%%

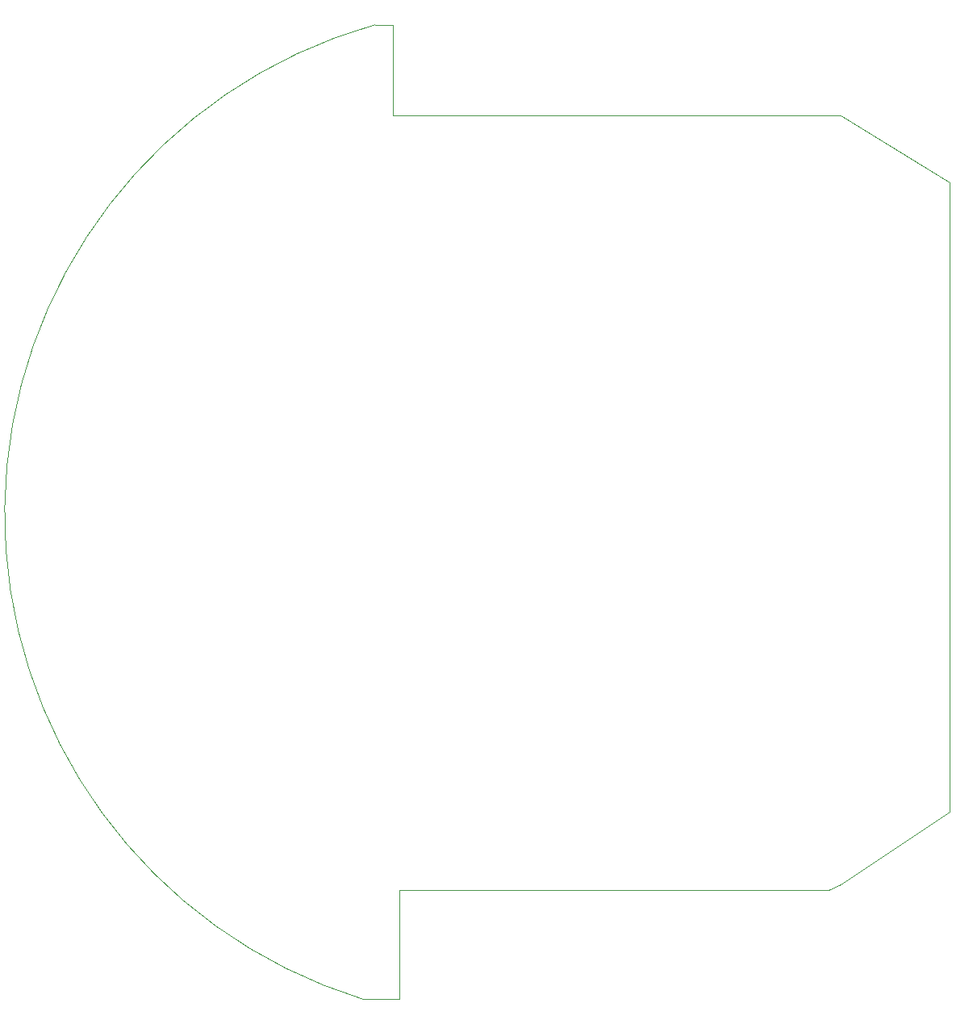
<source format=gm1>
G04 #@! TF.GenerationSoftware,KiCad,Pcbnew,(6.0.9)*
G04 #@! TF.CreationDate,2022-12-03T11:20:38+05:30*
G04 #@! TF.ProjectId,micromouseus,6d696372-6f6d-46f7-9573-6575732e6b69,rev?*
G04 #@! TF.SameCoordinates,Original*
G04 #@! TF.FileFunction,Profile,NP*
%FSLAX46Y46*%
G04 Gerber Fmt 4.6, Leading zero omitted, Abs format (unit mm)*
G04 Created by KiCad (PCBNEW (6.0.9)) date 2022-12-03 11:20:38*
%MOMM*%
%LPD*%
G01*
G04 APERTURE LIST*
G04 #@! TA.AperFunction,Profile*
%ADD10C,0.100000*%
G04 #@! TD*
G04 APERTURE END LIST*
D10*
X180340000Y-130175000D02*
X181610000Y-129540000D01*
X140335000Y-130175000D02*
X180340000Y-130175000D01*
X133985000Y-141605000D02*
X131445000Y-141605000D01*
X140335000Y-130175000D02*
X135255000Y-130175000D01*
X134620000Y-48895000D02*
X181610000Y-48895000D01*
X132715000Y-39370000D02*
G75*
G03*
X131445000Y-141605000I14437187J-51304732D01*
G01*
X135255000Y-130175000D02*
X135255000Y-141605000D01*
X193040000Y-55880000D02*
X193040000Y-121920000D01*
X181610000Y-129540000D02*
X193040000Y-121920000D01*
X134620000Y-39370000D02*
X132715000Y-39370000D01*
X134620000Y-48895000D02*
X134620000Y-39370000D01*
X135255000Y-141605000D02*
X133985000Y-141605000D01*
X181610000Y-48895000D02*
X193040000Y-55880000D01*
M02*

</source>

%%

WORK TASK: Those lines from the one with "X133985000Y-141605000D01*" through the last line of the material above are to be retyped exactly, with nothing else.

RESULT OF THIS TASK:
X133985000Y-141605000D01*
X181610000Y-48895000D02*
X193040000Y-55880000D01*
M02*

</source>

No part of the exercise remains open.